Sampling is performed with a sampling pulse S divided into θ,
Each of the scanning lines forming the above-mentioned circular arc is divided into cells with a length Δl that is approximately equal to the above-mentioned radius Δr of the laser spot and an integral number n times the distance interval Δs of the sampling pulse S, and the above-mentioned sampling A sampling method for a face plate defect detection signal, which is characterized by outputting the maximum defect data for each cell from among the obtained measurement data. (2) A 0° pulse that is directly connected to the spindle that rotates the face plate and indicates the angle reference point, and a 0° pulse that indicates the angle reference point and the circumference of the face plate as the number N
a rotary encoder that outputs the sampling pulse S for every angle Δθ equally divided by , and a division signal generator that receives the 0° pulse and the sampling pulse S and outputs a division signal B that divides the face plate into cells. a sampling section that samples the analog measurement signal output from the defect detection section using the sampling pulse S and converts it into digital measurement data; and a comparison section that compares and selects the sampled measurement data for each cell. and,
A sampling device for a face plate defect detection signal, comprising a data latch circuit that latches the comparatively selected data and outputs the maximum value data of each cell based on the classification signal B. (3) An R counter that counts the 0° pulses and outputs the value of the radius of the face plate at the scanning point, and an R counter that inputs the value of the radius r and calculates the value of each cell corresponding to the value of the radius r. an nROM that outputs the number n of each of the sampling pulses S included in the length Δl, sets the value of the number n, counts the sampling pulses S, and outputs the classification signal B when it reaches n; 3. The face plate detection signal sampling device according to claim 2, further comprising the division signal generating section, which comprises an n counter. (4) Sequentially input at the sampling timing of the above measurement data, calculate the difference value between the current measurement data and the previous measurement data, and when the value of the current measurement data is larger than the value of the previous measurement data, the discrimination signal C A subtracter that outputs the data, and a buffer A that inputs and temporarily stores the current measurement data.
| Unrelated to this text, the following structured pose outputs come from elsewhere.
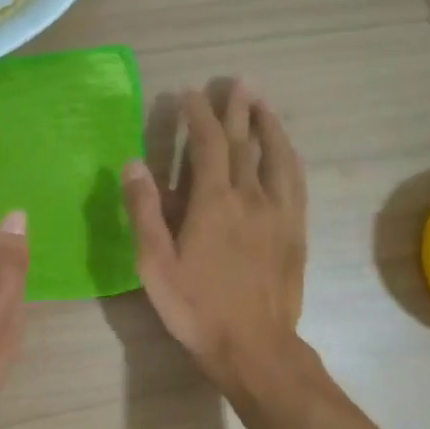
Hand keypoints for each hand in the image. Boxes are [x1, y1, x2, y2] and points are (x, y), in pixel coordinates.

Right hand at [123, 81, 307, 394]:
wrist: (253, 346)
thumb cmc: (195, 308)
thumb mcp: (155, 264)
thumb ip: (144, 211)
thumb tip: (134, 163)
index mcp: (214, 202)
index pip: (208, 144)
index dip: (197, 115)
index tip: (189, 94)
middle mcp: (251, 197)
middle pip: (245, 143)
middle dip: (237, 109)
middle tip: (236, 82)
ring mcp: (279, 213)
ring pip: (276, 157)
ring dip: (268, 125)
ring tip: (262, 103)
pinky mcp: (295, 230)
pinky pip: (295, 181)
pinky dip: (288, 157)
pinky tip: (285, 150)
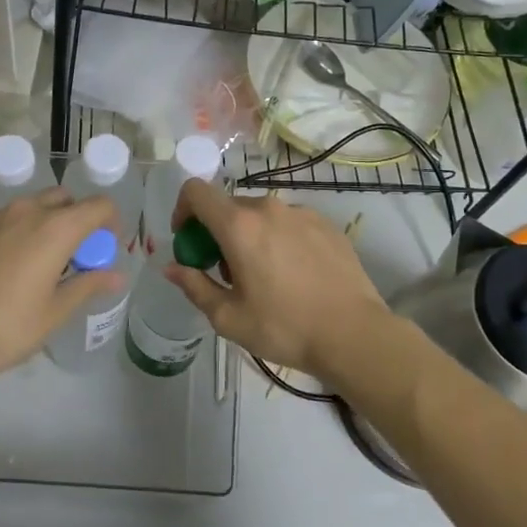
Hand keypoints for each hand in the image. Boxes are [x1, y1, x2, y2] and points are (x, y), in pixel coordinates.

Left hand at [0, 188, 122, 380]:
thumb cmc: (7, 328)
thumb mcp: (55, 312)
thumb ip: (88, 285)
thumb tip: (116, 276)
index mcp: (55, 229)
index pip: (98, 206)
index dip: (110, 222)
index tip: (106, 246)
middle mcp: (24, 212)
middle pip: (62, 199)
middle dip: (75, 219)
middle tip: (73, 254)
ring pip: (28, 207)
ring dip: (42, 224)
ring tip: (35, 261)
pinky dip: (11, 233)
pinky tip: (0, 267)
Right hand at [164, 180, 387, 377]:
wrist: (353, 334)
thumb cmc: (284, 327)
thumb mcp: (228, 317)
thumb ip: (194, 286)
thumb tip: (172, 268)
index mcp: (239, 226)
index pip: (196, 192)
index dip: (182, 209)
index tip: (187, 239)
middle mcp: (268, 208)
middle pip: (228, 206)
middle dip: (217, 232)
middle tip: (224, 270)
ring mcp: (301, 212)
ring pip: (261, 215)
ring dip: (250, 235)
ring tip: (263, 275)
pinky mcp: (326, 224)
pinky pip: (289, 222)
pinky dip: (279, 239)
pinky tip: (294, 274)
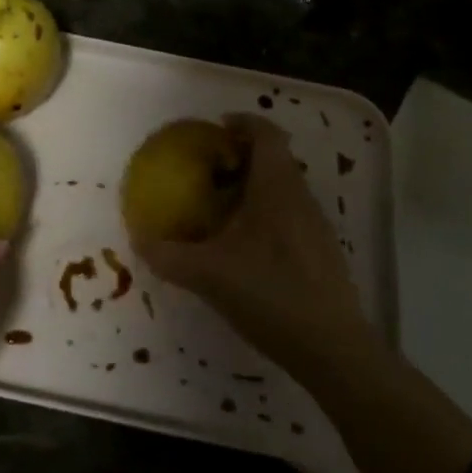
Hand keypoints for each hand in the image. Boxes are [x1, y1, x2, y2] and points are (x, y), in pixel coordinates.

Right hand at [132, 114, 371, 378]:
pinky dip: (265, 215)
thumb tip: (138, 239)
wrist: (333, 349)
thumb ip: (169, 255)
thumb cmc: (270, 293)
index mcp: (277, 186)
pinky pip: (289, 215)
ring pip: (282, 189)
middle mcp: (300, 196)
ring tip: (220, 209)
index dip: (242, 122)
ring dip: (253, 188)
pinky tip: (244, 249)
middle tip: (208, 171)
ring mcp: (315, 225)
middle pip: (274, 159)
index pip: (266, 133)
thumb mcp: (209, 275)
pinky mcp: (321, 253)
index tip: (216, 128)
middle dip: (241, 157)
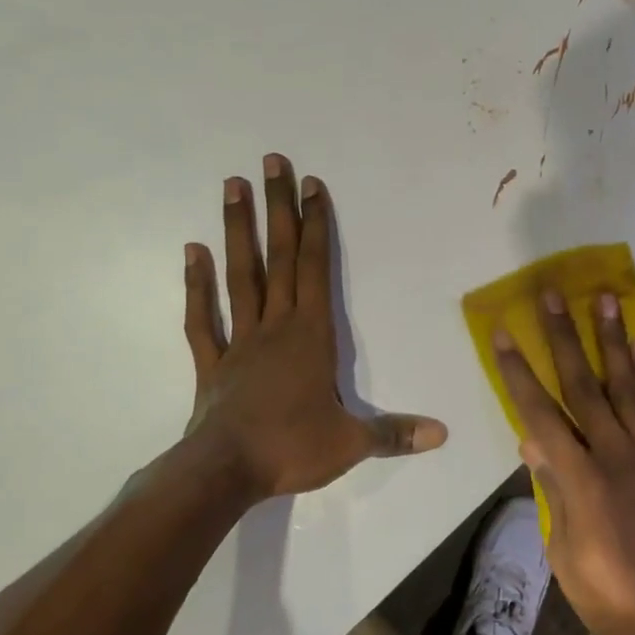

and a buffer B that temporarily stores the previous measurement data, and outputs the measurement data of the larger value between the current measurement data and the previous measurement data according to the above-mentioned discrimination signal C,
The present invention has the above-mentioned comparing section, which inputs the next measurement data as new current measurement data into buffer A, and inputs the above-mentioned large measurement data into the subtractor and buffer B as new previous measurement data. Range 2nd
A sampling device for a face plate defect detection signal as described in 2.